Be it in the materials or life sciences, choosing a microscope that suits your needs is of the utmost importance. That is why the professional microscopist must weigh the advantages and limitations of the different tools at his disposal. One of the most widely used tools of the trade is the optical microscope.
Optical microscopes use visible light and a system of lenses to magnify images of small samples. They also come in two basic configurations: the upright microscopes and the inverted microscopes. Upright microscopes offer a number of advantages for applications in the materials sciences such as the ease with which the operators can change the objectives and their flexibility with illumination techniques. The operators can also see the whole specimen area and easily manipulate the samples being observed.
However, one disadvantage is the accurate leveling needed to align the surface of a specimen perpendicularly to the optical axis of the microscopes. Though in most cases a simple hand-press can be used, this can be time-consuming if the operator has large numbers of specimens to study, however it might be the only solution depending on the polishing equipment available.
As the name suggests, inverted microscopes have their light source, condenser, objectives and turret below the stage pointing up.

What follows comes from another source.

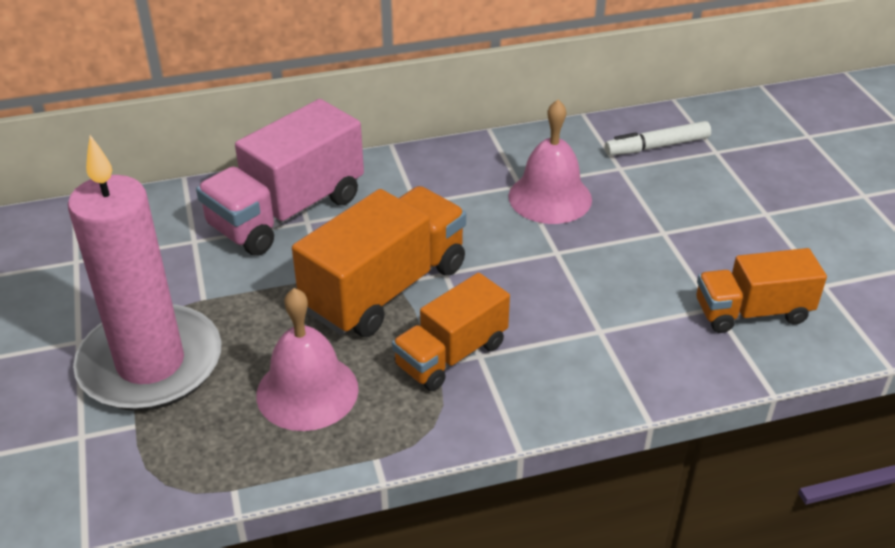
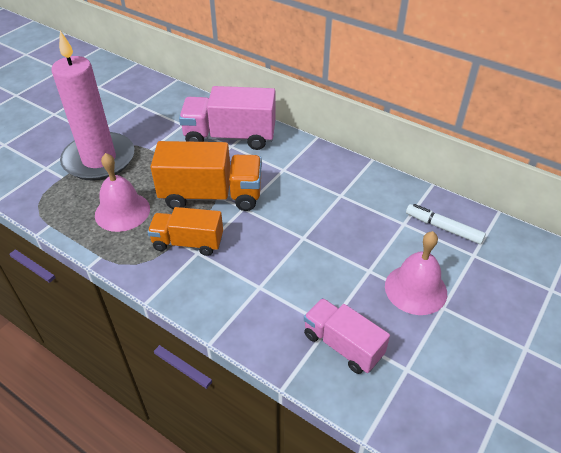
camera: 50 degrees right, 5 degrees up
(550, 197) = (344, 211): pink bell -> pink bell (415, 289)
(752, 312) = (342, 345): orange truck -> pink truck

This configuration allows specimens to rest their flat, polished surface against the stage, perpendicular to the axis of the microscope.
Inverted microscopes have an optical system which is basically the same as that with the uprights, although it has a longer light-path. They accept the same range of documentation devices, but they are designed to examine specimens from the underside.
Inverted microscopes with a motorized stage can handle specimens held by special fixtures or mounted devices. One such special fixture is a Magnetic Stage Plate (shown on photograph). With the possibility of loading up to 24 un-mounted samples, the Magnetic Stage Plate improves efficiency by holding the samples in place thus preventing skewing during stage movements. Being that the samples are always placed in the exact same position on the stage plate, operators do not need to adjust the stage each time a specimen is changed.
Most metallurgical and materials testing laboratories use inverted microscopes to study samples that are ground and polished on one face, the advantage being that there’s no need to embed the objects in a mounting medium. A sample is simply placed face down on the, such as in the study of inclusion ratings on large batches of un-mounted samples.
Both the upright and inverted microscopes serve well in image analysis. Both allow for identical contrast-enhancing and illumination techniques. Both offer the same optical quality. Choosing the right one depends on the needs and techniques of the laboratory.